- Genre: Entertainment
- Directed by: Declan Lowney (Beyonce)
- Presented by: Kate Thornton; Steve Jones;
- Country of origin: United Kingdom
- Original language: English
- No. of episodes: 2

Production
- Production locations: The London Studios; Fountain Studios;
- Running time: 60 minutes (includes adverts)

Original release
- Network: ITV
- Release: 27 August – 4 December 2011

Related
- ITV Specials The Nation's Favourite

= A Night with... =

A Night with is a British entertainment show on ITV featuring well-known musicians. The first episode starred Will Young and was presented by Kate Thornton, airing on 27 August at 9pm.

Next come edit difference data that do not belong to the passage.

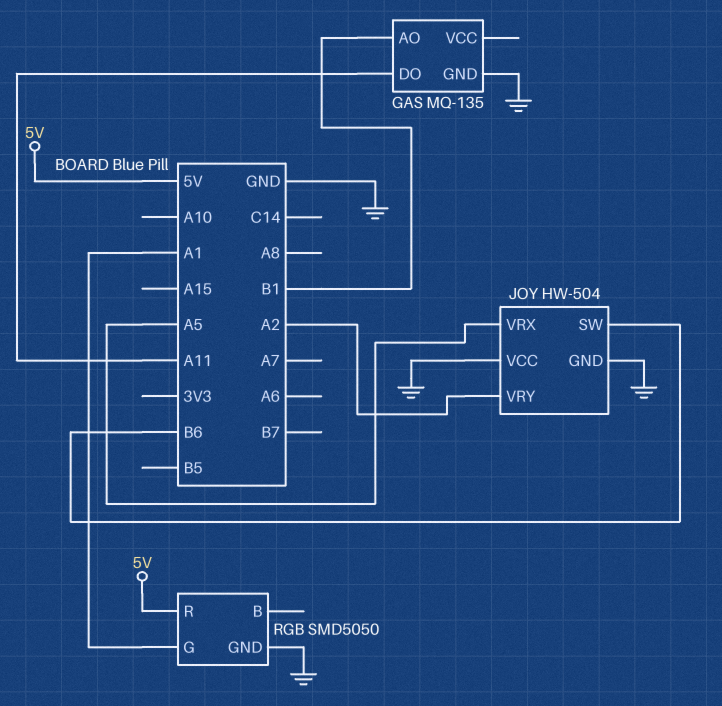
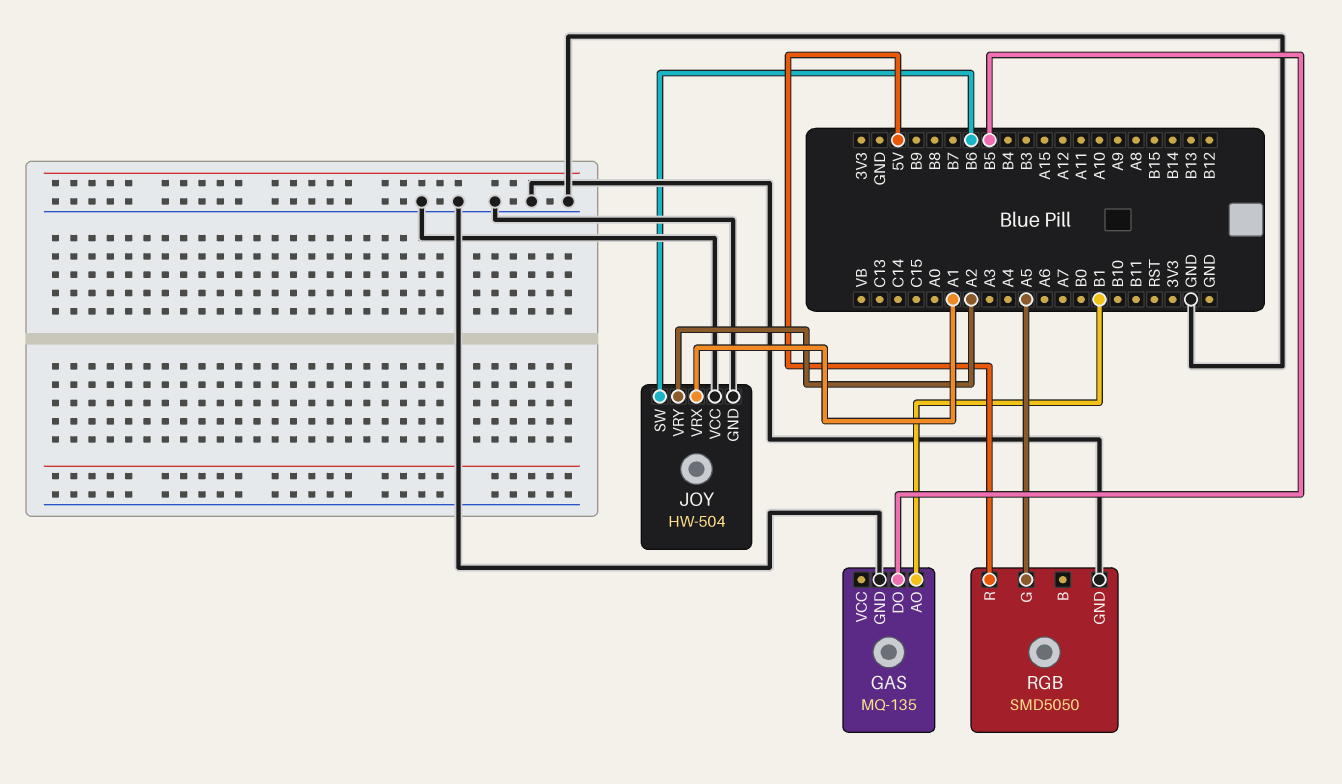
GAS pin DO: A11 -> B5
JOY pin VRX: A5 -> A1
RGB pin G: A1 -> A5

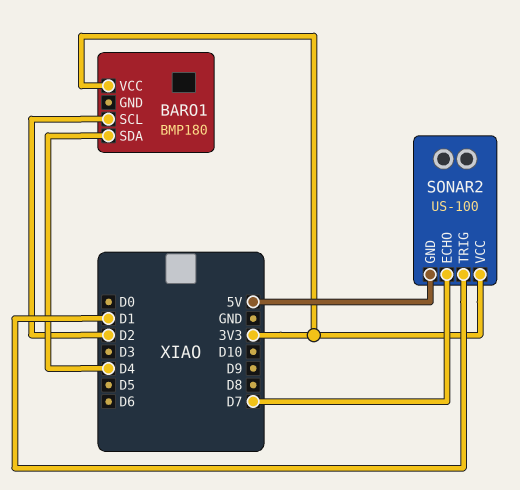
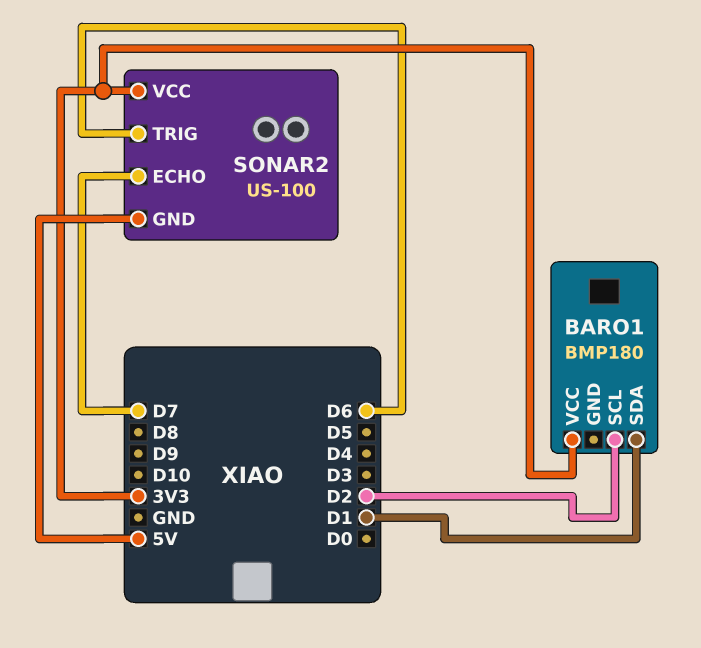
BARO1 pin SDA: D4 -> D1
SONAR2 pin TRIG: D1 -> D6

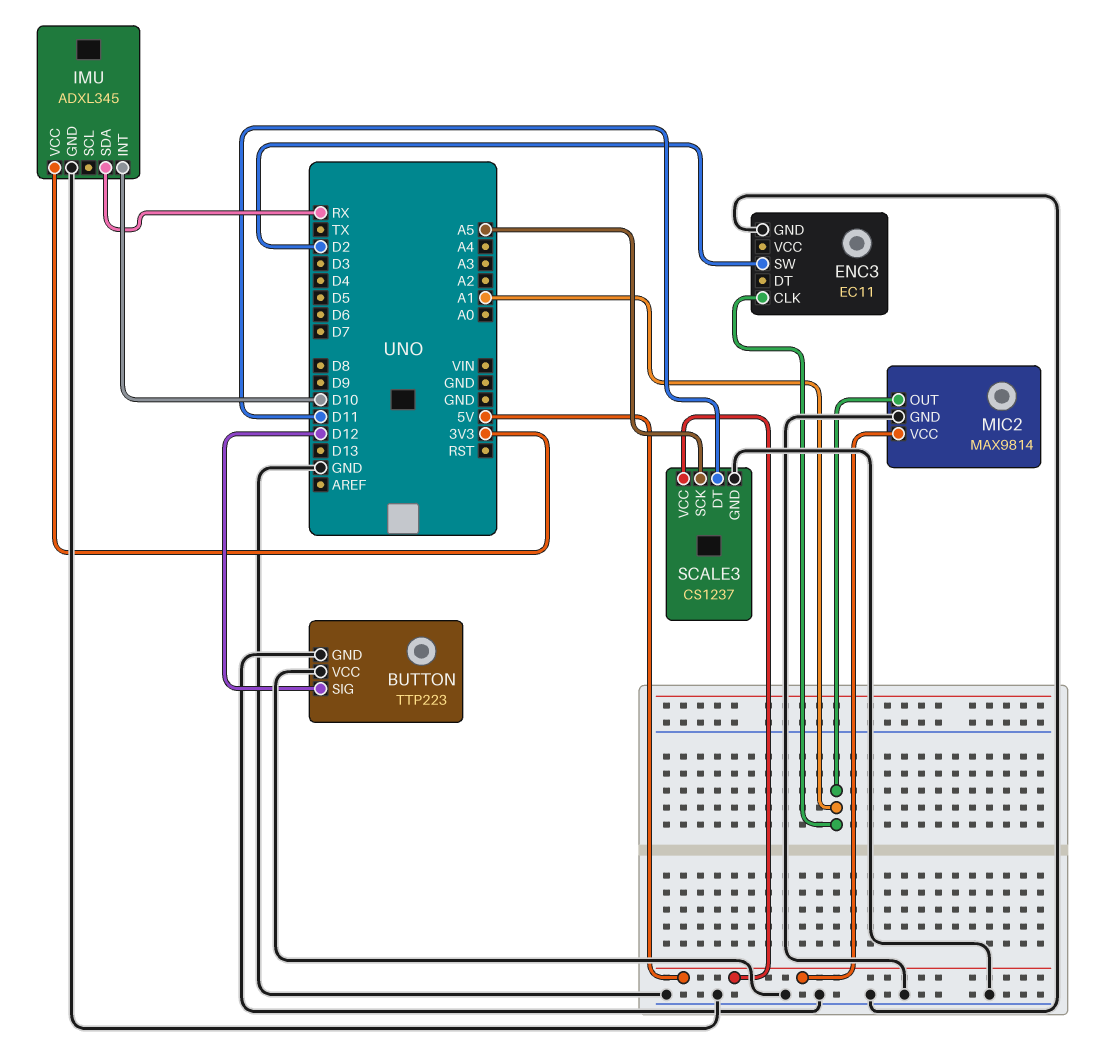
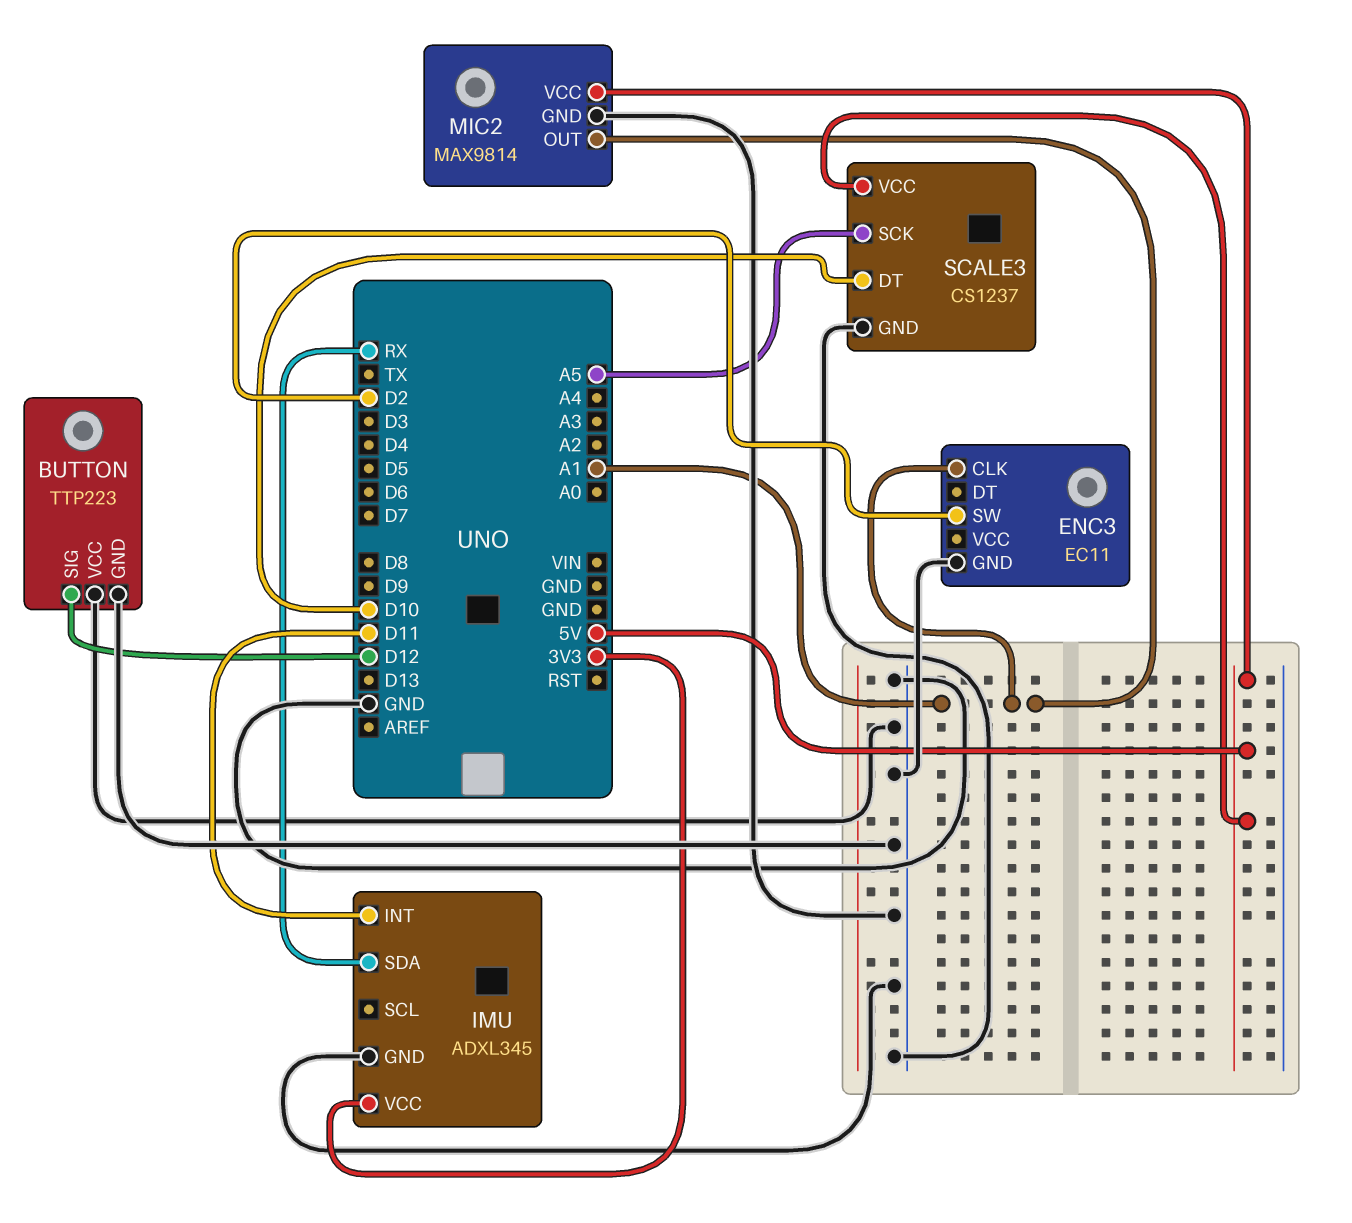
IMU pin INT: D10 -> D11
SCALE3 pin DT: D11 -> D10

The second episode starred Beyoncé and was presented by Steve Jones, airing on 4 December at 9pm.

==Episodes==

| # | Date Aired | Presenter | Starring | Location |
|---|---|---|---|---|
| 1 | 27 August 2011 | Kate Thornton | Will Young | The London Studios |
| 2 | 4 December 2011 | Steve Jones | Beyoncé | Fountain Studios |

== Reception ==
The Daily Records David Mark said the show provided Will Young with a "unique and intimate platform" that was "hosted, rather bizarrely by Kate Thornton". David Smyth of the London Evening Standard praised Young's musical performance in the show as "live, loud and tightly drilled". He called "Your Game" "stirring" and thought "Who Am I" was "cleverly staged".